With vacancy rates extremely low in some places, even fully employed professionals with decent salaries complain about the shortage of available apartments in their neighbourhoods

That is not by any stretch the only challenge the benefit will face in order to be effectively carried out by provinces and territories and, more importantly, municipalities (though they are barely touched on by the NHS).

The NHS makes two unfounded and inaccurate assumptions about the rental market that threaten to undermine the positive effects of its Canadian Housing Benefit even before the subsidies are distributed.

The first concerns the lack of rental units available in most major Canadian cities, especially Vancouver and Toronto. With vacancy rates extremely low in some places, even fully employed professionals with decent salaries complain about the shortage of available apartments in their neighbourhoods. This is due in part to the over-condo-ization of the core of these cities.

Defining ‘affordable’

The other disheartening piece of analysis in the NHS is the definition of affordability and the preference for the term “affordable” housing as opposed to the term “social housing.” With rents soaring out of control in most major cities, the CMHS definition of affordable being 80 per cent of the median rental price in a given housing market is at best naïve and at worst dishonest.
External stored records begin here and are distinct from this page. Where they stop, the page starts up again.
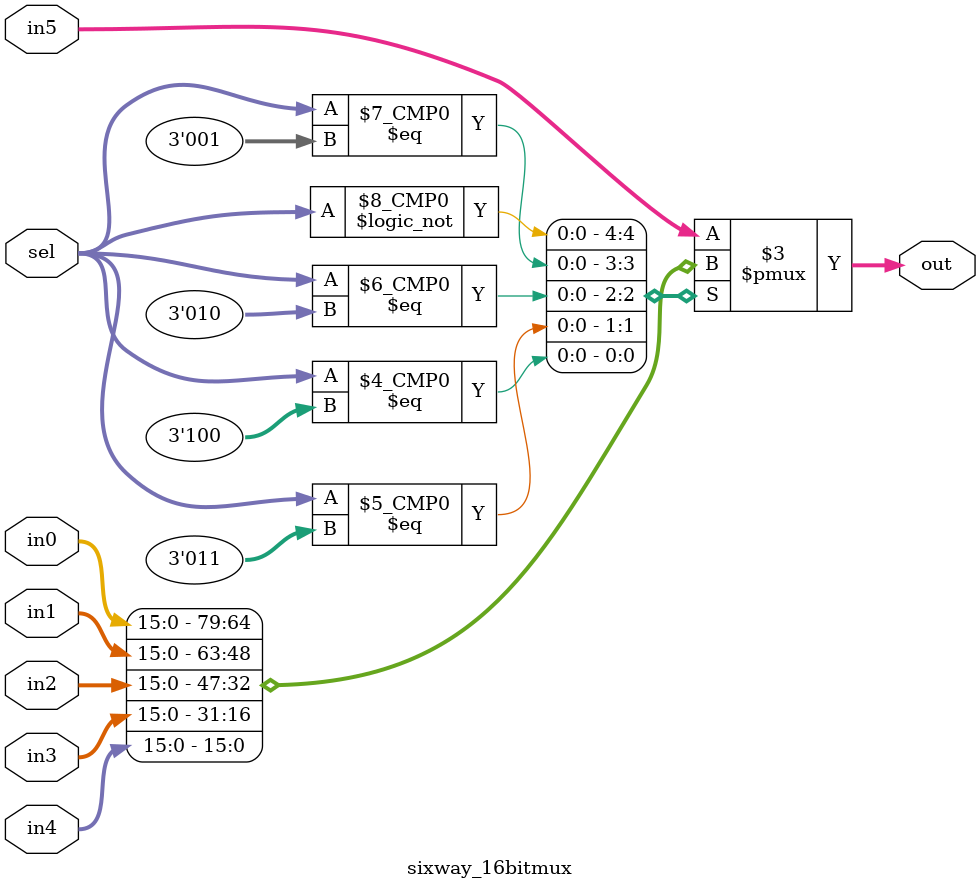
<source format=v>
`timescale 1ns / 1ps

module sixway_16bitmux(in0,in1,in2,in3,in4,in5,sel,out);

input [2:0]  sel;
input [15:0] in0,in1,in2,in3,in4,in5;
output[15:0] out;
reg [15:0] out;

always @(*)
case	(sel)
	'd0 :	out = in0;
	'd1 :	out = in1;
	'd2 :	out = in2;
	'd3 :	out = in3;
	'd4 : 	out = in4;
	default	out = in5;
endcase


endmodule

</source>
Consider that a one-bedroom apartment in Vancouver now rents for an average of $2,210 per month.

Social housing has the advantage of being designed with the specific needs of the occupant in mind, rather than letting the market decide

If we do the math, this means that, according to the government’s criteria, an apartment renting for $1,547 a month in Vancouver would be deemed “affordable” — something that even most people with a reasonable income would find perverse.

I’m all for the portability of benefits that rent-geared-to-income provides by allowing the recipient to choose where they want to live, but when you factor in low vacancy rates, lack of rental housing being developed by the real-estate industry, and the reality of skyrocketing rents in major cities that have no rules regarding increases, the need for more dedicated purpose-built social housing becomes evident.

Sneers from right-wing pundits: a good sign

Social housing has the advantage of being designed with the specific needs of the occupant in mind, rather than letting the market decide whether a person’s disability, immigration status, gender, or ethnicity should be relevant considerations in how housing should be built and for whom.

As one might expect, this focus on housing poor Canadians drew sneers from some pundits on the right who continue to prize the middle-class dream of home ownership over the basic rights of all Canadians to access shelter (despite the fact that the plan actually devotes a whole chapter to the issue).

Perhaps this criticism is a good indication that the NHS has put Ottawa on the right path to addressing the housing and homelessness crisis in Canada, after years of washing its hands of both.